From Protection to Competition: The politics of trade practices reform in Australia
Economists have explored the effect of restrictive practices on markets, and legal scholars have examined the legislation, policies and institutions in specific cases. This work takes a historical approach and examines the occurrence of cartels and other restrictive practices in Australia, their resilience, and the attempts to constrain them.
Fixing prices and rigging markets began with the First Fleet. Many practices were imported but home-grown firms embraced the anti-competitive culture. The small market size and population encouraged firms to stabilise their working environment. Colonial government legislation against these anti-competitive practices largely failed.

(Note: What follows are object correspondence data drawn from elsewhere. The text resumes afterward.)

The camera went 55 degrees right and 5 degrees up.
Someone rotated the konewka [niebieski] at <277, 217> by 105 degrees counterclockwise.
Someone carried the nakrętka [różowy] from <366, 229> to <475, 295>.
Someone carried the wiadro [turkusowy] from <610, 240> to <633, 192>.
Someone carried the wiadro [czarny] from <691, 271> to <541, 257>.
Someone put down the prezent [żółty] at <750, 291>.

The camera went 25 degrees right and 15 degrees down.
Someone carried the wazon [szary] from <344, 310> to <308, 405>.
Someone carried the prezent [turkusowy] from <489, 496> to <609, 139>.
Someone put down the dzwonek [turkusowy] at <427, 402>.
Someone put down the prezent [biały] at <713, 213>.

The first anti-trust legislation, passed in 1906, proved useless. Despite evidence of restrictive business practices, four Constitutional referendums to give the Federal government power to control trusts and monopolies failed, as did legislation in individual states.

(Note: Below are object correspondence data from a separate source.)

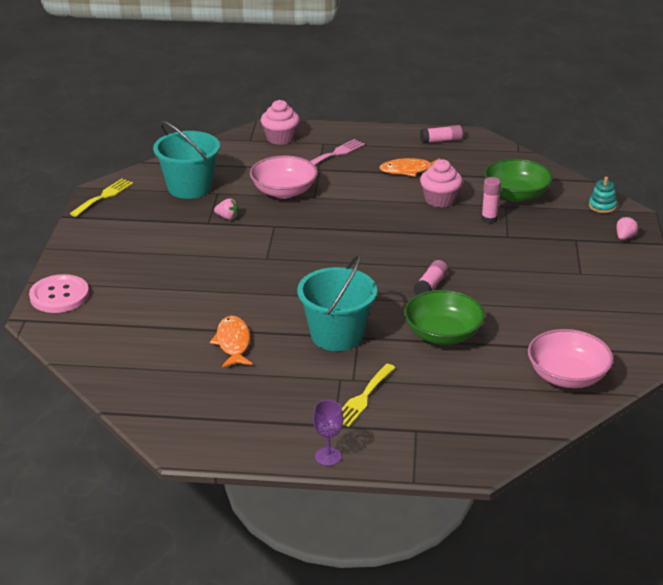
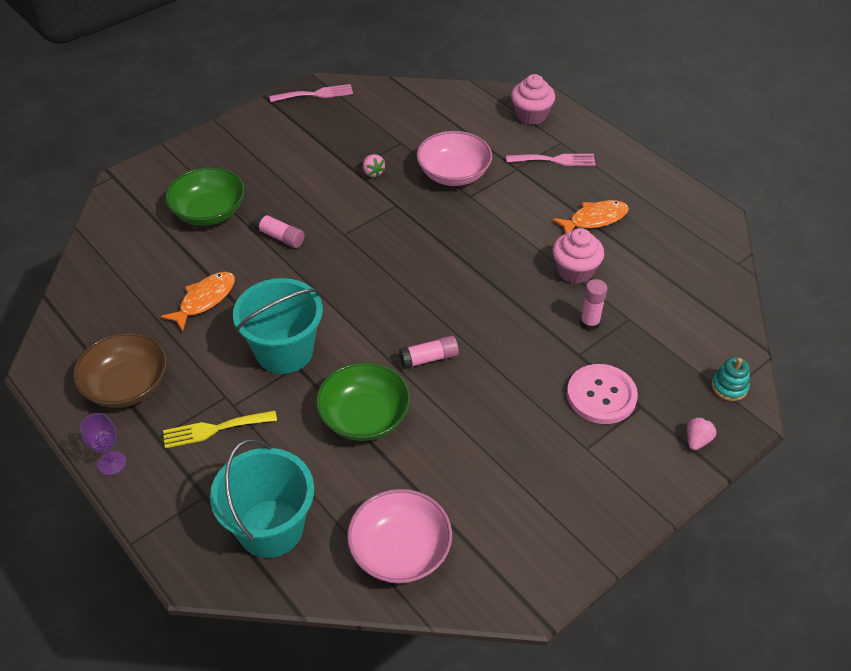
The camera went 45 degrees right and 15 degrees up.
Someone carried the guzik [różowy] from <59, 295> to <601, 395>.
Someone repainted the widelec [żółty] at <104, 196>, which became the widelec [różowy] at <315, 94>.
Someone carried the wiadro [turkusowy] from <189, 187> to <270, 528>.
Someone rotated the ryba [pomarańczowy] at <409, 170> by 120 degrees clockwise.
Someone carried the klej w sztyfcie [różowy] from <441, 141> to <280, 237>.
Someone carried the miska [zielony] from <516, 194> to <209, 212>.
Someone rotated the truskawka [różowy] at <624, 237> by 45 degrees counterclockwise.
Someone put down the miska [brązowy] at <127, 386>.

Over the years business became so reliant on government-initiated price controls that they initiated their own regulations. Import restrictions and tariffs protected firms from competition. State legislation proved ineffective. By the mid-1950s the Federal government could not ignore the problem.
After much political wrangling, it was the conservative side of politics that guided legislation through Parliament in 1965. Horrified businessmen had to lodge agreements in a compulsory but secret Register of Trade Agreements. The 14,480 agreements in the Register reveal that similar competitive restrictions were repeated in different industries, at various levels, across Australia. Businesses sought security through collusive arrangements.
Though weak, the Trade Practices Act 1965 educated economists, lawyers, administrators and businessmen that restrictive practices were no longer defensible and opened the way for the Trade Practices Act 1974 that represented a great advance in consumer protection. The insights and efforts of earlier generations have much to teach contemporary regulators on how best to ensure competitive markets and prevent anti-competitive collusion.